When I was young my worst fear was that I would become a nun. Actually, my worst was spiders (and still is) and the second was being a nun. I felt really guilty about this. I was always told that you had to do what God wanted you to do, even if it wasn't something you thought you wanted. Even as a seven year old, I took that to heart. I started feeling guilty that I didn't want to be a nun and I thought maybe God would erase the plan he had for me and pencil in "nun" just because I was so against it. One day, I couldn't take the guilt anymore (I never could. Once I said "bad words"--probably "shut up"-- under my blankets so no one would hear and had to confess immediately). I still confess things right away (once I tried to trick Tom into eating vegetarian "chicken" and I confessed before he even tried it; he liked it). Where was I? Right, confessing that I didn't want to be a nun.
In complete seriousness, at seven years old, I sat my mom down in my bedroom and told her my fear. I told her that I wanted to wear makeup and pretty clothes and do my hair. I also told her I didn't like the shoes that the nuns wore (I have an uncle who is a monk--cool, right? It is, and recently before this whole ordeal took place we had met a few nuns with said shoes). Shallow? Of course, but I was 7 so let's forgive it, shall we?
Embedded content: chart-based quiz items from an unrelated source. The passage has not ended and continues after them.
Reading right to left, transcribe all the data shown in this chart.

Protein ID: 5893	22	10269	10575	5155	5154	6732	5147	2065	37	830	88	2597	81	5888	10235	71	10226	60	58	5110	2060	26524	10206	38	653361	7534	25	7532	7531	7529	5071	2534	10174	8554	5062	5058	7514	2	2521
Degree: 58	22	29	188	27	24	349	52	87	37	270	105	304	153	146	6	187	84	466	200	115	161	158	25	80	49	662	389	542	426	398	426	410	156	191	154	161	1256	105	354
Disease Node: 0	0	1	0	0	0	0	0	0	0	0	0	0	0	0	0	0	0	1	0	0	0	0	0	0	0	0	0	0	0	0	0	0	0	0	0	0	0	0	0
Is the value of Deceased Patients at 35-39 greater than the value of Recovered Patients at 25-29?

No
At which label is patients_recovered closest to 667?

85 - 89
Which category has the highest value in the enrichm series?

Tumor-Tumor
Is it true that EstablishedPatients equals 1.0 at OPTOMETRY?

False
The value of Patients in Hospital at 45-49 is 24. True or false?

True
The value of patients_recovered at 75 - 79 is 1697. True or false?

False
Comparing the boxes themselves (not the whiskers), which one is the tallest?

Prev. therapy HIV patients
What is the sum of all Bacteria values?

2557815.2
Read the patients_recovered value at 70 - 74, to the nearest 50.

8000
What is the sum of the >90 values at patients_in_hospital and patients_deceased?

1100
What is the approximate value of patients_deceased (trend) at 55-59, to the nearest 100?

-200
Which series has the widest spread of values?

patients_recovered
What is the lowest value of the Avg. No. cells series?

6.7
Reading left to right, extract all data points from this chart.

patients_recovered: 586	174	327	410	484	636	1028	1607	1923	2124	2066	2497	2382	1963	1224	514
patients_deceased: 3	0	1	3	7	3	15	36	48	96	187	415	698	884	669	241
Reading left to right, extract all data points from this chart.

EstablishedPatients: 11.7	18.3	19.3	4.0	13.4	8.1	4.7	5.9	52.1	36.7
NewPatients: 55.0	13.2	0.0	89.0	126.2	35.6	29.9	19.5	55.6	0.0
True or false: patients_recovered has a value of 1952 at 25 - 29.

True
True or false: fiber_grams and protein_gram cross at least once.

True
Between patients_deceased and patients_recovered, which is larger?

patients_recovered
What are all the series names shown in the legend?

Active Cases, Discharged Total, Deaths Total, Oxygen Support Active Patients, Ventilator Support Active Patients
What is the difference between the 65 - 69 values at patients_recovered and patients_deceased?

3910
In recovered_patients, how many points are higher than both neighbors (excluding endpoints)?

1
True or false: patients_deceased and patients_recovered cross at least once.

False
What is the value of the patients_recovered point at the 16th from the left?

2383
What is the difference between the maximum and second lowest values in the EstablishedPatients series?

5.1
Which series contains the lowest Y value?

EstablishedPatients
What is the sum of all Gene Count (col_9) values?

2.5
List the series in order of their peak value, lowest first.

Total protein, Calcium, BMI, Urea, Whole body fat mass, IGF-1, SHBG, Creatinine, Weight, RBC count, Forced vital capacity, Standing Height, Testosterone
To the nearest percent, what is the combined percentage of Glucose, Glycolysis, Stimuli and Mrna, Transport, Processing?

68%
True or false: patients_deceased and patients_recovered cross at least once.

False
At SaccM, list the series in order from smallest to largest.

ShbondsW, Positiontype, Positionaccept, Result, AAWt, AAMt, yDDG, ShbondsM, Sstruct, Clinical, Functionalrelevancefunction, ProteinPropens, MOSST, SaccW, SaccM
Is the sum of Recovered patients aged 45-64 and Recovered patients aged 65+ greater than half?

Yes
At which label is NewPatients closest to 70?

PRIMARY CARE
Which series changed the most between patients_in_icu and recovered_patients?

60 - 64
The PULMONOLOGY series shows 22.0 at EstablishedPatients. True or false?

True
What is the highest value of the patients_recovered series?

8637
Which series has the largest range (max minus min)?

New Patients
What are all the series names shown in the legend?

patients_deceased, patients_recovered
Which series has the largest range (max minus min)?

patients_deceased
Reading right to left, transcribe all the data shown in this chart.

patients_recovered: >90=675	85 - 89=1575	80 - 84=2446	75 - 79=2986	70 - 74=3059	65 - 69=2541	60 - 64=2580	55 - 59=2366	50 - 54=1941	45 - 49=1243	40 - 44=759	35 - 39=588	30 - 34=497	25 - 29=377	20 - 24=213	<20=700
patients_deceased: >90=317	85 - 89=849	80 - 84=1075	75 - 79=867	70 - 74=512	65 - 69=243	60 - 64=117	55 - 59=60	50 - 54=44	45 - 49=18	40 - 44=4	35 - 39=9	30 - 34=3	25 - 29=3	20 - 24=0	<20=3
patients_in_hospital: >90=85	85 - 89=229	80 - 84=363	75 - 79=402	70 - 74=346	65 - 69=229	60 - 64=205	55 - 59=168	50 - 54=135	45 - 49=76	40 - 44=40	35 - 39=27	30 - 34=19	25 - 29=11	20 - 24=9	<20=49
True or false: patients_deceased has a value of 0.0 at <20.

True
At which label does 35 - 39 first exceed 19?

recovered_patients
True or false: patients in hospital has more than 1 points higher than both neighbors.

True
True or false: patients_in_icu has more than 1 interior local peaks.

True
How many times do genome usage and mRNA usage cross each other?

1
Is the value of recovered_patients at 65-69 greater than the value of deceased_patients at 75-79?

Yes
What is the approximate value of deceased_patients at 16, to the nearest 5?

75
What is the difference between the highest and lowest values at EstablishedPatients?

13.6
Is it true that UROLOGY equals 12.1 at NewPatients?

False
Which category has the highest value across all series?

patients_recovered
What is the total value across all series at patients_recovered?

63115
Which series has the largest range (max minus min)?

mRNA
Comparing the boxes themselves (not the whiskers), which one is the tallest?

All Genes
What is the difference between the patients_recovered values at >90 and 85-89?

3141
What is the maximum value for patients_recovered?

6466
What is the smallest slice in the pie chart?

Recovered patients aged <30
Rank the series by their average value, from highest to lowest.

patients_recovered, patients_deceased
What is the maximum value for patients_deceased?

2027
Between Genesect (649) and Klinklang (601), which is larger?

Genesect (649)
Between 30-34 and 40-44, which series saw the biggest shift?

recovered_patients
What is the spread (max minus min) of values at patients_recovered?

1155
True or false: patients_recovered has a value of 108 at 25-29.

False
I remember a faint smirk on her face, she quickly hid it and told me I didn't need to worry. That God wouldn't force me to do something that wasn't "me." And then she let me in on a little secret: you have to be catholic to be a nun (this is not entirely accurate, but for the sake of the story, let's go with it, 7-year-old Amy wouldn't have sat still for the nitty gritty). I was free! For the first time in my life I was ecstatic not to be catholic (all of my best friends were catholic and I always wanted to be catholic too. So bad. So bad that I went to CCD for fun a few times. I think it all started with the first communion dresses. I was pissed I didn't get to wear one.)
You do not know the joy I felt when I realized I was not "doomed" to the nunnery. One of the best days of my life. Right behind marrying Tom and having Carter; both of which I could have never done had I become a nun. Thank God!